# Greek language question



## wka (Sep 18, 2009)

For those who have learned some or even just started trying to learn Greek, it would really help me out if you could tell me:

- what do you think is the most confusing / hardest aspect to get of Greek language (the more specific, the better!!)

- what you found most helpful and least helpful in learning Greek

I'm asking because I'm starting to teach Modern Greek next week, and I am curious what others had the most trouble with / what helped them the most. 

Your experience at any level is relevant to me since I am starting with a low intermediate level.

Thank you if you are able to help!!  If you feel like giving multiple answers, I will be multiply grateful


----------



## Chrisles (Aug 23, 2011)

Hi,
I've been studying greek for about 10 years now (on and off) and have used a variety of methods- starting with self- help books and tapes , evening classes (4 different tutors) then Learning greek podcasts and now the Rosetta Stone. I'm in the UK and have been visiting Greece for a few weeks, for the last 25 years. 
I'm planning to move to the Peloponnese in March.
Things that I found hard:
speaking and listening
-pronunciation-especially the stresses and accents. It helped to have to write it down- I found the alphabet easy (I have a science degree so that helped) and I can read well.(don't always understand)

Source data
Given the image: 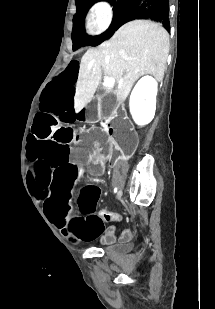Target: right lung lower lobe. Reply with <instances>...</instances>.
<instances>
[{
	"label": "right lung lower lobe",
	"mask_w": 215,
	"mask_h": 309,
	"mask_svg": "<svg viewBox=\"0 0 215 309\" xmlns=\"http://www.w3.org/2000/svg\"><path fill=\"white\" fill-rule=\"evenodd\" d=\"M169 0H133L121 14L117 29L134 19H150L170 30Z\"/></svg>",
	"instance_id": "1"
}]
</instances>
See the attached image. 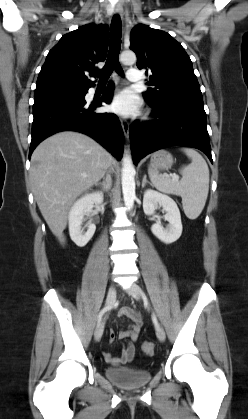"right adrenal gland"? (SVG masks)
<instances>
[{
	"instance_id": "right-adrenal-gland-1",
	"label": "right adrenal gland",
	"mask_w": 248,
	"mask_h": 419,
	"mask_svg": "<svg viewBox=\"0 0 248 419\" xmlns=\"http://www.w3.org/2000/svg\"><path fill=\"white\" fill-rule=\"evenodd\" d=\"M111 183H112V180H111L110 175L108 174L102 182H97V183H95V185L96 186H101L102 191L107 192L111 187Z\"/></svg>"
}]
</instances>
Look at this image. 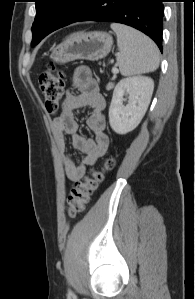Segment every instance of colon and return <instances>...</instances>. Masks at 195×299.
Wrapping results in <instances>:
<instances>
[{
  "mask_svg": "<svg viewBox=\"0 0 195 299\" xmlns=\"http://www.w3.org/2000/svg\"><path fill=\"white\" fill-rule=\"evenodd\" d=\"M39 86L47 112L55 115L63 95L65 74L54 65H49L39 77ZM113 167V159L107 158L101 167L91 169L88 175L75 182L66 203L69 217L75 218L84 212L90 196L103 181L104 173Z\"/></svg>",
  "mask_w": 195,
  "mask_h": 299,
  "instance_id": "1",
  "label": "colon"
}]
</instances>
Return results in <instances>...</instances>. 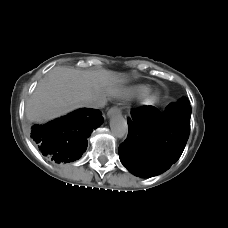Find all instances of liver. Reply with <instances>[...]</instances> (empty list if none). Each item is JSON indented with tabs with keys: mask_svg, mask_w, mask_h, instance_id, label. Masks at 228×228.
Segmentation results:
<instances>
[{
	"mask_svg": "<svg viewBox=\"0 0 228 228\" xmlns=\"http://www.w3.org/2000/svg\"><path fill=\"white\" fill-rule=\"evenodd\" d=\"M126 82V75L107 70L81 71L55 67L42 79L26 105L32 122L47 121L74 109Z\"/></svg>",
	"mask_w": 228,
	"mask_h": 228,
	"instance_id": "obj_1",
	"label": "liver"
}]
</instances>
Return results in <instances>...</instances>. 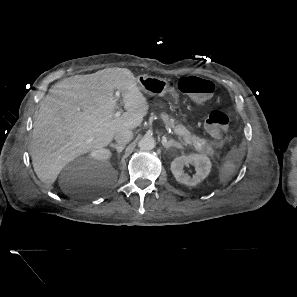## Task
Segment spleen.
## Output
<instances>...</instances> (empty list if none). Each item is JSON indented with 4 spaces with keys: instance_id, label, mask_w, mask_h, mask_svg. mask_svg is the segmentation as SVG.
I'll list each match as a JSON object with an SVG mask.
<instances>
[{
    "instance_id": "spleen-1",
    "label": "spleen",
    "mask_w": 297,
    "mask_h": 297,
    "mask_svg": "<svg viewBox=\"0 0 297 297\" xmlns=\"http://www.w3.org/2000/svg\"><path fill=\"white\" fill-rule=\"evenodd\" d=\"M236 170V165L234 161L230 158H227L221 165V168L219 170V182L224 183L226 182L234 173Z\"/></svg>"
}]
</instances>
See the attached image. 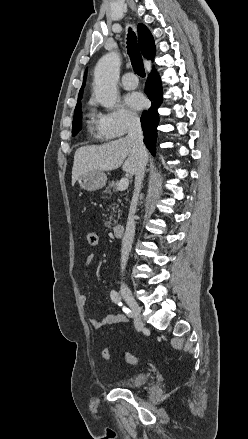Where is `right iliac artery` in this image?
I'll use <instances>...</instances> for the list:
<instances>
[{"label":"right iliac artery","mask_w":248,"mask_h":439,"mask_svg":"<svg viewBox=\"0 0 248 439\" xmlns=\"http://www.w3.org/2000/svg\"><path fill=\"white\" fill-rule=\"evenodd\" d=\"M110 297L112 299V301L117 304L118 306H122V301H121V297L119 295V293L115 290H112L110 293ZM123 311L129 316L132 317V313L130 311V309L126 308L125 306L123 307Z\"/></svg>","instance_id":"obj_1"}]
</instances>
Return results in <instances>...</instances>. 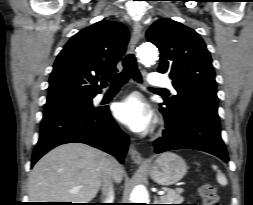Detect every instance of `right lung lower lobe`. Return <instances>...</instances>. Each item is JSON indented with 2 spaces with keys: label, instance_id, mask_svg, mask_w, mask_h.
<instances>
[{
  "label": "right lung lower lobe",
  "instance_id": "1",
  "mask_svg": "<svg viewBox=\"0 0 253 205\" xmlns=\"http://www.w3.org/2000/svg\"><path fill=\"white\" fill-rule=\"evenodd\" d=\"M71 142L101 149L123 163L129 138L115 123L108 107L95 110H47L43 112L40 137L32 155L31 166L49 150Z\"/></svg>",
  "mask_w": 253,
  "mask_h": 205
}]
</instances>
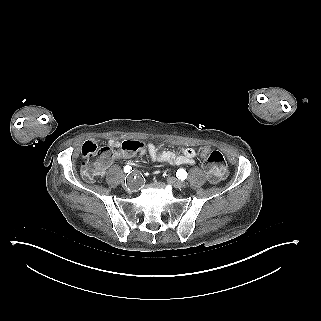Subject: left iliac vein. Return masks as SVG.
<instances>
[{"mask_svg": "<svg viewBox=\"0 0 321 321\" xmlns=\"http://www.w3.org/2000/svg\"><path fill=\"white\" fill-rule=\"evenodd\" d=\"M167 181L170 185H172L173 187L178 188V189L184 188L186 186L185 181L179 180L175 177H168Z\"/></svg>", "mask_w": 321, "mask_h": 321, "instance_id": "4c4485c4", "label": "left iliac vein"}]
</instances>
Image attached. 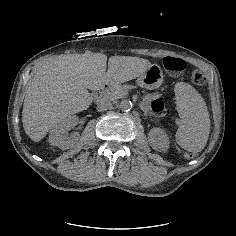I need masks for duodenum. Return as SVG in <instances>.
<instances>
[{
	"label": "duodenum",
	"instance_id": "410a0bca",
	"mask_svg": "<svg viewBox=\"0 0 236 236\" xmlns=\"http://www.w3.org/2000/svg\"><path fill=\"white\" fill-rule=\"evenodd\" d=\"M111 87H112L111 83L103 82V83L100 84L97 91H99V92L106 91V90L110 89Z\"/></svg>",
	"mask_w": 236,
	"mask_h": 236
}]
</instances>
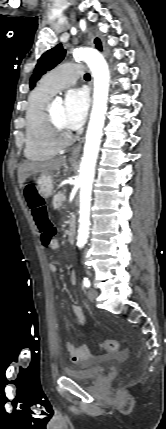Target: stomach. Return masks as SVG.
<instances>
[{
	"mask_svg": "<svg viewBox=\"0 0 166 429\" xmlns=\"http://www.w3.org/2000/svg\"><path fill=\"white\" fill-rule=\"evenodd\" d=\"M35 189L40 190L42 198H48L53 194V178L50 175H40L36 180Z\"/></svg>",
	"mask_w": 166,
	"mask_h": 429,
	"instance_id": "0dacf381",
	"label": "stomach"
}]
</instances>
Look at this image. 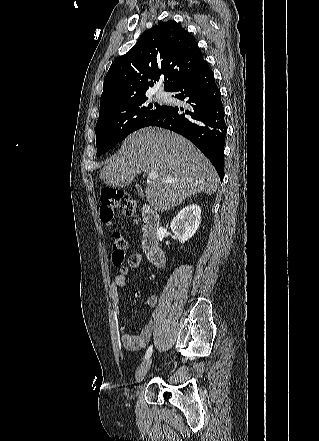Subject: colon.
<instances>
[{
  "label": "colon",
  "mask_w": 319,
  "mask_h": 441,
  "mask_svg": "<svg viewBox=\"0 0 319 441\" xmlns=\"http://www.w3.org/2000/svg\"><path fill=\"white\" fill-rule=\"evenodd\" d=\"M120 209L124 214L133 216L135 214V203L125 193L115 189H106L101 195L100 218L106 224H111L114 219V210ZM112 258L115 265H120L123 261L127 241L122 233L115 231L111 241Z\"/></svg>",
  "instance_id": "5ec220e1"
}]
</instances>
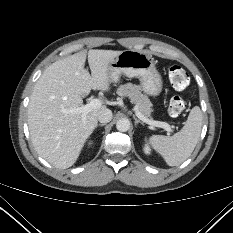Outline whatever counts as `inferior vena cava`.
<instances>
[{
    "label": "inferior vena cava",
    "mask_w": 233,
    "mask_h": 233,
    "mask_svg": "<svg viewBox=\"0 0 233 233\" xmlns=\"http://www.w3.org/2000/svg\"><path fill=\"white\" fill-rule=\"evenodd\" d=\"M112 111L110 109H103L98 114V121L101 123H108L112 119Z\"/></svg>",
    "instance_id": "obj_1"
}]
</instances>
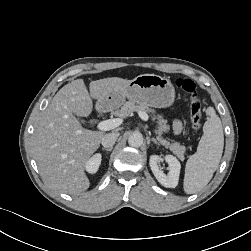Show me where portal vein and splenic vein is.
Returning <instances> with one entry per match:
<instances>
[{
  "mask_svg": "<svg viewBox=\"0 0 251 251\" xmlns=\"http://www.w3.org/2000/svg\"><path fill=\"white\" fill-rule=\"evenodd\" d=\"M138 115L142 120L144 121L148 120V114L146 112L141 111L138 113ZM122 122H123L122 118L108 119L99 122L97 128L101 131H109L119 127L122 124Z\"/></svg>",
  "mask_w": 251,
  "mask_h": 251,
  "instance_id": "obj_1",
  "label": "portal vein and splenic vein"
}]
</instances>
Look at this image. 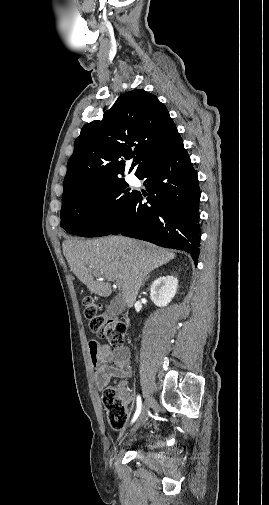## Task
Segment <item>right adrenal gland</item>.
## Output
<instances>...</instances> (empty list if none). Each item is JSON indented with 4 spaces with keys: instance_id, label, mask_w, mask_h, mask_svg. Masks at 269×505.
Instances as JSON below:
<instances>
[{
    "instance_id": "1",
    "label": "right adrenal gland",
    "mask_w": 269,
    "mask_h": 505,
    "mask_svg": "<svg viewBox=\"0 0 269 505\" xmlns=\"http://www.w3.org/2000/svg\"><path fill=\"white\" fill-rule=\"evenodd\" d=\"M149 276H150V274H148V275L146 276V278L143 280V283H142V284H144V282H145V281L149 278Z\"/></svg>"
}]
</instances>
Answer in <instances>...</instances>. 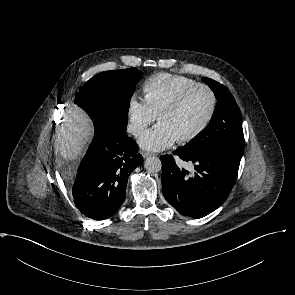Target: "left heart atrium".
<instances>
[{
	"mask_svg": "<svg viewBox=\"0 0 295 295\" xmlns=\"http://www.w3.org/2000/svg\"><path fill=\"white\" fill-rule=\"evenodd\" d=\"M178 137L166 125L160 123L151 130L145 132L139 139L142 148L151 151H161L171 147Z\"/></svg>",
	"mask_w": 295,
	"mask_h": 295,
	"instance_id": "left-heart-atrium-1",
	"label": "left heart atrium"
}]
</instances>
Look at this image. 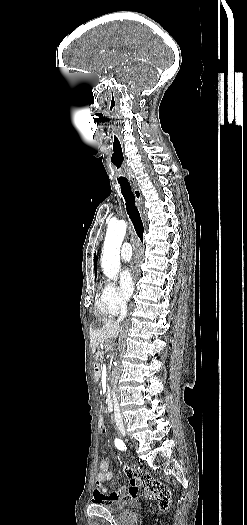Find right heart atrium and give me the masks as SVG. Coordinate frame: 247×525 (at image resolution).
Segmentation results:
<instances>
[{"label": "right heart atrium", "instance_id": "right-heart-atrium-1", "mask_svg": "<svg viewBox=\"0 0 247 525\" xmlns=\"http://www.w3.org/2000/svg\"><path fill=\"white\" fill-rule=\"evenodd\" d=\"M100 301L105 307L114 312H119L125 305V298L120 294L113 281L106 282Z\"/></svg>", "mask_w": 247, "mask_h": 525}]
</instances>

# EXERCISE SET:
[1] Reproduce the stretch of the Greek language thread from "For those who" through "specific, the better!!)".
[2] In one to three sentences, explain why wka asks learners in the Greek language thread what they found hardest and most helpful.

# PROBLEM SOLUTIONS:
[1]
For those who have learned some or even just started trying to learn Greek, it would really help me out if you could tell me:

- what do you think is the most confusing / hardest aspect to get of Greek language (the more specific, the better!!)

[2] wka is starting to teach Modern Greek the following week and wants to know what others had the most trouble with and what helped them most. Experience at any level matters because the class starts at a low intermediate level.